A peine à l’intérieur, Hakim murmura à l’oreille d’Adila :

— Nous devons trouver un moyen d’avertir Alrick du danger qui nous guette.

Ce ne fut qu’au moment où il fut certain que sa fiancée fut hors de danger qu’Hakim s’écroula. La jeune femme se rua sur lui et constata qu’il avait une profonde entaille au niveau du cuir chevelu. La blessure saignait abondamment. Elle arracha un pan de sa robe et tamponna au mieux la plaie. Les gardes sur ordre du Massaké transportèrent le prince dans sa chambre et un guérisseur arriva rapidement à son chevet.

— Il a probablement reçu une poutre. Je puis recoudre sa plaie mais il m’est difficile de dire si le choc qu’il a reçu laissera des séquelles. Sa perte de connaissance n’est pas encourageante.

Le Massaké fou de rage traversait la pièce d’un bout à l’autre comme un lion en cage. Il se mit à hurler.

— Cette union est visiblement maudite.

Il se tourna vers Adila qui s’était légèrement écartée pour faire de la place au médecin et pointa un doigt menaçant dans sa direction.

— Cette sorcière veut certainement se venger de la mort de son père en me privant de mon fils unique. Qu’on l’enferme aux cachots !

Deux gardes tirèrent la jeune femme alors qu’elle tentait désespérément de se raccrocher à son fiancé. Elle ne voulait pas qu’on la sépare du prince alors qu’il aurait besoin de ses soins et de son amour.

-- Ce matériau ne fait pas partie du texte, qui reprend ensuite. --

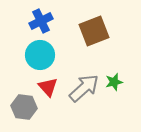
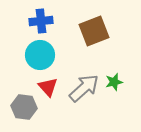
blue cross: rotated 20 degrees clockwise
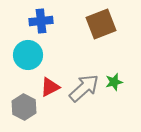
brown square: moved 7 px right, 7 px up
cyan circle: moved 12 px left
red triangle: moved 2 px right; rotated 45 degrees clockwise
gray hexagon: rotated 20 degrees clockwise
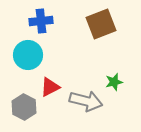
gray arrow: moved 2 px right, 13 px down; rotated 56 degrees clockwise
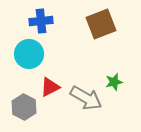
cyan circle: moved 1 px right, 1 px up
gray arrow: moved 3 px up; rotated 16 degrees clockwise
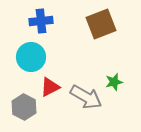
cyan circle: moved 2 px right, 3 px down
gray arrow: moved 1 px up
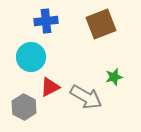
blue cross: moved 5 px right
green star: moved 5 px up
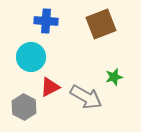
blue cross: rotated 10 degrees clockwise
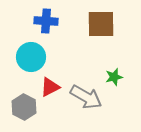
brown square: rotated 20 degrees clockwise
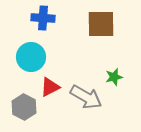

Les roulements de tonnerre accompagnèrent les cris de la jeune femme alors qu’on l’emportait au loin. Elle se débattait comme une diablesse et un des gardes la gifla sauvagement pour la calmer, lui ouvrant le bord de la lèvre qui se mit à saigner.

Trois étages plus bas, elle fut poussée brutalement dans une cellule vide. Incapable de comprendre ce qui avait bien pu se passer, elle parcourut des yeux l’espace exigüe dans lequel elle se trouvait. Un petit soupirail situé en dehors de sa portée apportait un peu d’air frais.

Elle s’agenouilla et éclata en sanglots. Dans l’agitation sa robe avait été déchirée et se trouvait souillée par le sang d’Hakim. Se sentant tout à coup responsable de ce désastre, elle se mit à hurler de désespoir les mains levées vers le ciel. Ses yeux tombèrent alors sur ses mains maculées de sang, du sang de celui qu’elle devait épouser il y a quelques heures à peine et qui était gravement blessé par sa faute. Cette vue lui sembla insoutenable et elle tenta de les nettoyer sur sa robe mais le sang séché ne partait pas. Elle se mit à frotter ses mains contre le sol furieusement jusqu’à ce que ses paumes irritées se mirent à leur tour à saigner. Elle continua à frotter de plus en plus fort jusqu’à ce que des lambeaux de chair se détachent de ses doigts meurtris. La douleur prenant le pas sur son désespoir l’apaisa et elle s’effondra sur le sol de terre battue comme un pantin désarticulé, vidée et brisée.